Estratto del testo:
E’ salito a bordo dell’autobus, ha fatto sedere moglie e figlio - con problemi di deambulazione - poi si è avvicinato all’autista per chiedere informazioni. Infine ha regolarmente timbrato i tre biglietti.
Ma un controllore in borghese ha multato comunque l’uomo pensando che questi avesse vidimato perché “aveva visto i controllori”. Morale della favola: una multa da oltre 170 euro.
Comminata sotto gli occhi di decine di persone, a un uomo che in 65 anni non aveva mai preso una contravvenzione. Prendere una multa nonostante il biglietto timbrato è un’onta che l’uomo proprio non ha digerito, specie per le modalità con cui la vicenda è avvenuta.
Del caso si è occupato Giovanni Donzelli, candidato vicegovernatore e capolista fiorentino di Fratelli d’Italia – Liste Civiche con Giorgia Meloni, che ha lanciato una campagna online e denuncia: “Con tanti immigrati a cui non viene nemmeno più chiesto il biglietto, perché sistematicamente scelgono di non pagare, accanirsi con una multa da 170 euro su un uomo integerrimo è vergognoso. Ciò dà il senso di come a Firenze l’Ataf si faccia forte solo con alcuni”.
In poche ore la video-denuncia di Donzelli è diventata virale su Facebook, raggiungendo oltre un centinaio di like, numerosi commenti e condivisioni.
“Stavo andando allo stadio - spiega l’uomo che ha subito la multa - e alla fermata di piazza San Marco sono salito sul 17. Ho chiesto conferma all’autista della direzione del bus, poi ho timbrato.
Un signore senza alcun distintivo mi ha fermato dicendo che stavo timbrando perché avevo visto i controllori, e mi ha sanzionato. Mi ha apostrofato con arroganza, trattandomi come un delinquente.
Col senno di poi, ho sbagliato io a dare il nominativo facendo leva sul mio senso civico: la prossima volta farò come tanti, mi rifiuterò di dare i documenti e me ne andrò senza aspettare che arrivino i carabinieri”.

Voci del dataset:
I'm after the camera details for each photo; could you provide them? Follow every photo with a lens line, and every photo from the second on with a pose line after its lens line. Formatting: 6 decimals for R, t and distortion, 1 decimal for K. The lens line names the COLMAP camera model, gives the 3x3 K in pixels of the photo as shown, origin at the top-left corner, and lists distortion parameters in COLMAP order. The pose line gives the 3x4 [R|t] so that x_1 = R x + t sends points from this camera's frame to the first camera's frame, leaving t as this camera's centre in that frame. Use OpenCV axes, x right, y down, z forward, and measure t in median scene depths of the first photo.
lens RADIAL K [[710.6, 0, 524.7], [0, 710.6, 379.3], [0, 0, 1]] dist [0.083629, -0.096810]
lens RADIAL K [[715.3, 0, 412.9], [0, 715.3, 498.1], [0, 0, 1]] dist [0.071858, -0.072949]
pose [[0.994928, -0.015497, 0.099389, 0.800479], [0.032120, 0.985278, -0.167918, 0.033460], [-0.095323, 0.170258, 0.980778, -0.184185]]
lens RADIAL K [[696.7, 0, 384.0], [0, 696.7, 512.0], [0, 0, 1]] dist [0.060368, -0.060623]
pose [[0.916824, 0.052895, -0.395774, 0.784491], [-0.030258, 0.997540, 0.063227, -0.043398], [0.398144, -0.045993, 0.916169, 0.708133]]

Lavoro richiesto:
Aggiorna il brano dell'articolo sulla multa in autobus da "Ma un controllore" a "oltre 170 euro.", mettendo "sanzionato" al posto di "multato".

La tua soluzione:
Ma un controllore in borghese ha sanzionato comunque l’uomo pensando che questi avesse vidimato perché “aveva visto i controllori”. Morale della favola: una multa da oltre 170 euro.